The Purpose of Purpose

For years now, doctors and scientists have thought that Alzheimer's was a disease that was caused by plaque and tangles within the brain. They supposed that there was some sort of illness that caused the plaque to grow, somehow resulting in, or concurrent with, some tangles in the protein strands (I think) that killed off those cells, resulting in the dementia-like behaviour that we call Alzheimer's.

Now they are beginning to think differently.

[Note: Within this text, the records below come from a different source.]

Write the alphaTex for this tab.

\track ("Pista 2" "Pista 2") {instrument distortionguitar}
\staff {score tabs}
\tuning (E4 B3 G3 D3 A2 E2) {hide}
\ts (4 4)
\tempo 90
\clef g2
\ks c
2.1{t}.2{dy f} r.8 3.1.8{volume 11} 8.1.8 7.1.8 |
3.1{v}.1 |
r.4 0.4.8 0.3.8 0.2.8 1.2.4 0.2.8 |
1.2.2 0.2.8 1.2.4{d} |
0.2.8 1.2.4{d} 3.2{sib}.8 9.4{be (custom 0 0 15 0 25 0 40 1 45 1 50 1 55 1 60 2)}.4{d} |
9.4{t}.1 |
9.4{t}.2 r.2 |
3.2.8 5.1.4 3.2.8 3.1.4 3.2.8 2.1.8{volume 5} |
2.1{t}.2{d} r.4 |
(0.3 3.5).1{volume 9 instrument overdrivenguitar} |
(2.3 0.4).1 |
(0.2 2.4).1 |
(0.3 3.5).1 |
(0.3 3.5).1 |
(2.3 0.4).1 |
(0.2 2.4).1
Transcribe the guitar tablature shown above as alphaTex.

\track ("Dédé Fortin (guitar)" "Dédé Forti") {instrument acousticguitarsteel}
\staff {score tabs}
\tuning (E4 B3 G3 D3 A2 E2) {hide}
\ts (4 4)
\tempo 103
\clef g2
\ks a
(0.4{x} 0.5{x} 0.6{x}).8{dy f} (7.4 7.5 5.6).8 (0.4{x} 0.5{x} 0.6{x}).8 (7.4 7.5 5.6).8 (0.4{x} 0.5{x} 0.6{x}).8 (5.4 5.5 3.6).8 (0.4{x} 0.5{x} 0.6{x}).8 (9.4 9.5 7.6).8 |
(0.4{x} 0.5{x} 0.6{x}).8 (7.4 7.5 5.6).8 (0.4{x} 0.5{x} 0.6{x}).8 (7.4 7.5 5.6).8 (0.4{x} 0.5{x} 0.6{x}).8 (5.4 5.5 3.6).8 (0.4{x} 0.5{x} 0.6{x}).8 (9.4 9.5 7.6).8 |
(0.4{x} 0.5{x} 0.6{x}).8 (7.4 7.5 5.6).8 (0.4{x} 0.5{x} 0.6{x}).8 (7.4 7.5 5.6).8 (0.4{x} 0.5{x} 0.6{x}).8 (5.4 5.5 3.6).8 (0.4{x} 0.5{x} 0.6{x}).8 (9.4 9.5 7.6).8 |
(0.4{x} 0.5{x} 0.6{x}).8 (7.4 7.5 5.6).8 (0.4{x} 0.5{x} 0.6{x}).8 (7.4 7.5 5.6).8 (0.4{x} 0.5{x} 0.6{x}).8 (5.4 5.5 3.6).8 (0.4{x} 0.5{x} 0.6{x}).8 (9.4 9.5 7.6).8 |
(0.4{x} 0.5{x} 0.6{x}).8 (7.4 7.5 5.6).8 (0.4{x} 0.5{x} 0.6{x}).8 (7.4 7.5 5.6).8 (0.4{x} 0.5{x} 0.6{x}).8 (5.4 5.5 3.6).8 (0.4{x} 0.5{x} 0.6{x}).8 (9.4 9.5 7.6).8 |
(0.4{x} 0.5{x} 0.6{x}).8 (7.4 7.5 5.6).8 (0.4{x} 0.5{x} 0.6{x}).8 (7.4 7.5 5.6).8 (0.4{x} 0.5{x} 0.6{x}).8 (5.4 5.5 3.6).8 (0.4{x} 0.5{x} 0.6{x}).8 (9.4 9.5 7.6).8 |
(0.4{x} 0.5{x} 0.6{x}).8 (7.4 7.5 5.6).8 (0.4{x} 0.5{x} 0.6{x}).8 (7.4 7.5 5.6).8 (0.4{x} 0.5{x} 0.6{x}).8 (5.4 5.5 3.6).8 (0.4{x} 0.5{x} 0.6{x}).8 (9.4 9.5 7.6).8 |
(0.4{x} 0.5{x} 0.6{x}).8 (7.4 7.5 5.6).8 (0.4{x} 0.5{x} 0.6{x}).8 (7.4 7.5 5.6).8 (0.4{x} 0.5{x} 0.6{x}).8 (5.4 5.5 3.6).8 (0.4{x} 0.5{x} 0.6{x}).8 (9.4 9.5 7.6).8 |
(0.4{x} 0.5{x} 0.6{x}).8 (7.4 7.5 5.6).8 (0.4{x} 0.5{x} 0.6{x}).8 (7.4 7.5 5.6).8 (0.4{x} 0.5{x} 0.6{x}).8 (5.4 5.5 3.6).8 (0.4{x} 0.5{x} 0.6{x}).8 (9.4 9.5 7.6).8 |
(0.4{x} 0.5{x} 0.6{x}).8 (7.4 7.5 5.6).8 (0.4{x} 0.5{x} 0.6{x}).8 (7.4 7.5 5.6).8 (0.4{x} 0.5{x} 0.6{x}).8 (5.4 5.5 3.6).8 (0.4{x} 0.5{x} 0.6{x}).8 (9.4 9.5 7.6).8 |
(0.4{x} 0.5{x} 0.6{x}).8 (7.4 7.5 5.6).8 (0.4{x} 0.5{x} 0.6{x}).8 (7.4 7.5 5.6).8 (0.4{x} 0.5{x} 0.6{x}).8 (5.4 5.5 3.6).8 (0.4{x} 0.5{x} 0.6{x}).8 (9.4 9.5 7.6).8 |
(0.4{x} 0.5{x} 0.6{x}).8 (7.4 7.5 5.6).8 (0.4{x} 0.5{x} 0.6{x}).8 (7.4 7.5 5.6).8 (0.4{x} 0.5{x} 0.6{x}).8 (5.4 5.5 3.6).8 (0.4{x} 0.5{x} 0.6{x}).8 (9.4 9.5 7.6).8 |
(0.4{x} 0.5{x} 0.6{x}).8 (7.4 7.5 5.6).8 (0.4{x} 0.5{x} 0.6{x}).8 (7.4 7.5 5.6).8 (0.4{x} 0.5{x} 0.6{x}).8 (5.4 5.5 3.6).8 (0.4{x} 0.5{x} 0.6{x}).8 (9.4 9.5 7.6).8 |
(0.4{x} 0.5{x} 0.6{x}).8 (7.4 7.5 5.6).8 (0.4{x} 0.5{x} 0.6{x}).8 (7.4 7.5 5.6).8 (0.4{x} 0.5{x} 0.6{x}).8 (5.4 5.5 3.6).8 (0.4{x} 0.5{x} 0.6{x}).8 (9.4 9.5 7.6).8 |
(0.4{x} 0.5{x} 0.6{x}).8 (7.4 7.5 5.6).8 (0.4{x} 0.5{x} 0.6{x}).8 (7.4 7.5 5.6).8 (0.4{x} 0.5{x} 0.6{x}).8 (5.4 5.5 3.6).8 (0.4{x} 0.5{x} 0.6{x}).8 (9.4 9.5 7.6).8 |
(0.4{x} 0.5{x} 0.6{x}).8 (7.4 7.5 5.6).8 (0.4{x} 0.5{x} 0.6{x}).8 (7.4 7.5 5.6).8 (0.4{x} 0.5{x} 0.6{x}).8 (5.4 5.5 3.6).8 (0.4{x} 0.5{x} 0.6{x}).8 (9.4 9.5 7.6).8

Some scientists were trying to understand why they couldn't figure out what was causing this stuff to grow, tangle and kill, and then asked themselves if they had it all backwards. Was there some sort of problem with the cells themselves? Were they somehow weakened, unable to function quite properly? Did this cause them to become tangled, and somehow result in the growth of the plaque that they saw? While they are not quite sure about this yet, it is proving to be a more viable explanation for many reasons which I didn't understand from the interview I just heard on the radio.

So just what is it that these people are suggesting?

In a nutshell, they are repeating one thing that we already know, and then they are adding a new bit of information that may have very confirming consequences for many of us. First, they are reminding us of that old truth, "Use it or lose it." If we don't use our brain, or even small sections of it, we run the very real risk of it giving out on us. This is why they suggest doing "mental exercise", such as crossword puzzles or other mental puzzles, to help keep our brains engaged. The problem is, if you haven't done them for your whole life, and have little interest in them, why should you bother? Sudoku is a great puzzle, but if you've never seen it before, as most people over 75 haven't, then it seems kind of silly to say "do them".

They have recognized that our "mental exercise" needs to be relevant. One example they gave was of an elderly man who been a doctor his whole life, who was now suffering from dementia. He was an awful patient, and gave everyone a very hard time. Then one day someone realized that what this man wanted, more than anything, was to be a doctor again. They gave him the suit he used to wear when he was making his rounds, and allowed him to join the other doctors on their rounds of the nursing home. Not only did he prove to be a great patient after that, but he was also able to give the doctors some very real and practical advice.

These scientists who are studying this new theory of Alzheimer's are putting together a few very simple ideas in a new way, and I am certain that we will hear great things from them in the near future. They have realized, for example, that there are parts of the brain that become active when we do good works, either by finishing a difficult project or engaging in service to others. These are the parts that give off those chemicals that make us feel good. If these parts of the brain are not active, they, too, will have less blood flowing to them and can become weakened.

In other words, it is not enough to merely keep your brain active, you have to keep it active in ways that help you feel good, in ways that are relevant to you. Your work has to have meaning.

Years ago, grandparents naturally did this through their involvement with their grandchildren. They were the ones who helped in the raising and training of the young. They shared their stories, offered their advice, and still partook in the functioning of both the community and the household. They were an active participant in the life of the community, and their input was valued. (For the most part, he says, thinking of that ubiquitous  uncle who always asks the nephews and nieces to pull his finger.)

Once again, we are seeing the wisdom of helping people engage in relevant service to the community and to humanity. Not only does this help make our world a better place, but it also seems to have very positive benefits on our personal health, which also helps cut the overall price of healthcare, which, in turn, frees up more money to help in other social and community projects. Oh, this just goes on and on, light upon light.

Now, there was something else I wanted to say about Alzheimer's, but I can't remember what it was.